A new exhibition, Silhouettes: Fashion in the Shadow of HIV/AIDS will open at The David Roche Foundation House Museum, Adelaide, on January 29.

Silhouettes explores the lives and works of some of fashion's brightest stars from the late 20th century. This ground-breaking exhibition features works by designers, artists and activists who died of AIDS-related illness, and raises awareness of their contribution to fashion during a pivotal moment in history, said Robert Reason, Museum Director, The David Roche Foundation.

More than 100 pieces of fashion, art and ephemera - sourced from private and public collections from the UK, Europe, US and Australia - tell a story of changing hemlines, changing worlds and changing attitudes. Showcasing household names like Halston and Moschino, Silhouettes also features work from revolutionary black designers Patrick Kelly, Fabrice Simon and Willi Smith, and forgotten talents like Clovis Ruffin and Chester Weinberg.

HIV/AIDS in fashion became an important activism tool to force social and political advancement, and in many cases intersected couture designers and activist artists as they collaborated to affect change through fashion, design, and art. Australians Peter Tully, David McDiarmid and Brenton Heath-Kerr brought this struggle to our streets with passion and panache added Skye Bartlett, the guest curator for this exhibition.

The fashion designers, artists, and activists selected for Silhouettes exercised enormous influence on fashion, and almost all are unduly overlooked in recent years. Silhouettes: Fashion in the Shadow of HIV/AIDS is a powerful reminder of an entire generation of international designers lost to the virus but deserving of contemporary recognition.

The exhibition also marks 40 years since the emergence of HIV/AIDS and comes at a time when the world's attention is very much on the devastating impacts of a global pandemic.

Skye Bartlett, guest curator and Team Manager from SAMESH, is to be commended for collecting many of the exquisite examples displayed in the exhibition and illustrated in the accompanying catalogue, and for researching the neglected histories of critical figures to the fashion industry.
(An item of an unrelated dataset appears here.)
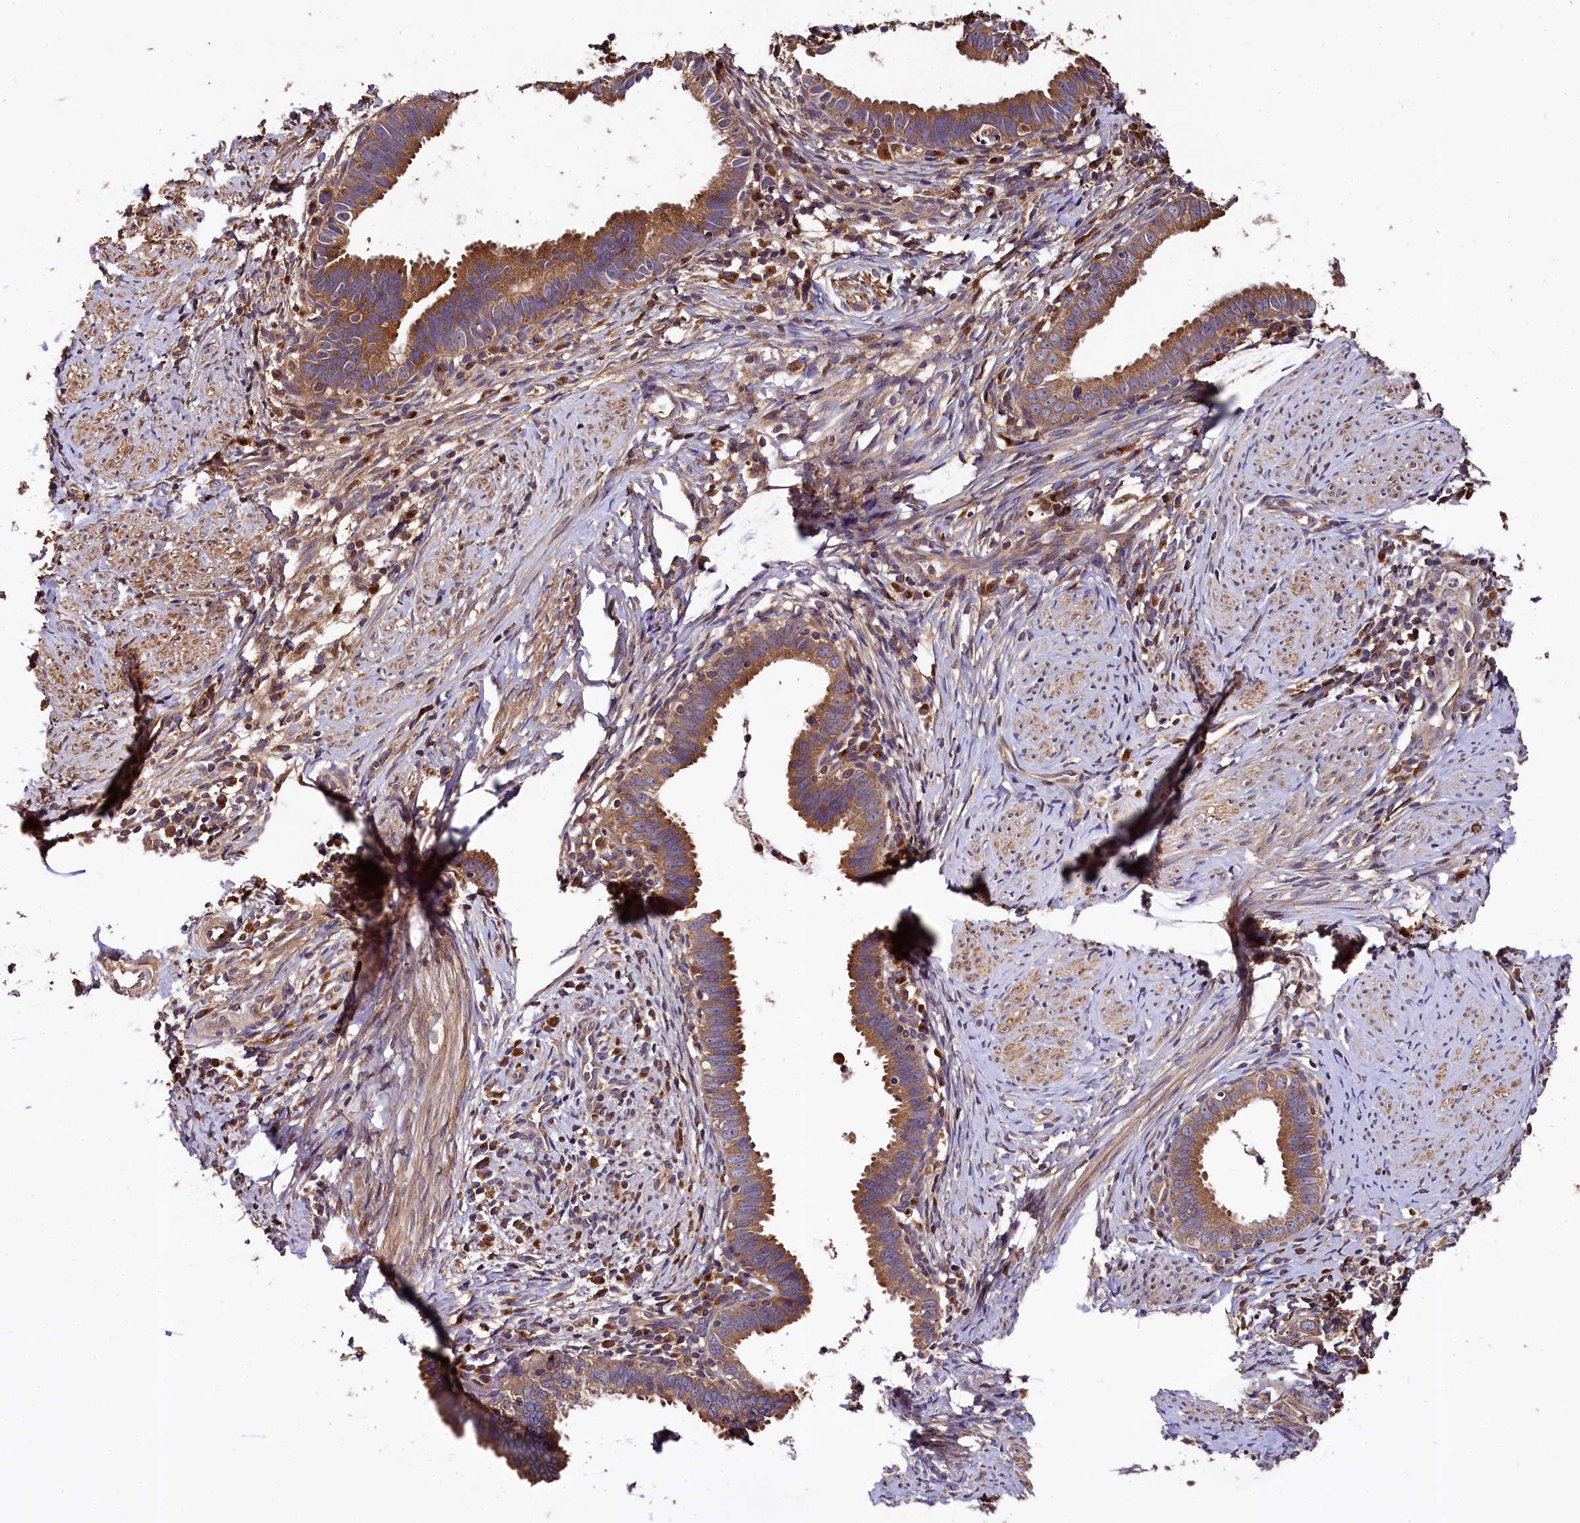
{"staining": {"intensity": "moderate", "quantity": ">75%", "location": "cytoplasmic/membranous"}, "tissue": "cervical cancer", "cell_type": "Tumor cells", "image_type": "cancer", "snomed": [{"axis": "morphology", "description": "Adenocarcinoma, NOS"}, {"axis": "topography", "description": "Cervix"}], "caption": "IHC histopathology image of human adenocarcinoma (cervical) stained for a protein (brown), which exhibits medium levels of moderate cytoplasmic/membranous positivity in approximately >75% of tumor cells.", "gene": "KLC2", "patient": {"sex": "female", "age": 36}}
Silhouettes is both a timely and important reminder of the devastation caused by HIV/AIDS and a celebration of creativity through the significant critical reassessment of modern fashion by contributing authors Daniel Milford-Cottam and Timothy Roberts said Robert Reason.

Silhouettes: Fashion in the Shadow of HIV/AIDS at The David Roche Foundation is presented in partnership with South Australia Mobilisation + Empowerment for Sexual Health (SAMESH) and Thorne Harbour Health.

SAMESH provides support, education and training about Sexual Health and HIV for men who have sex with men and people living with HIV, as well as services for the broader LGBTQ community in South Australia.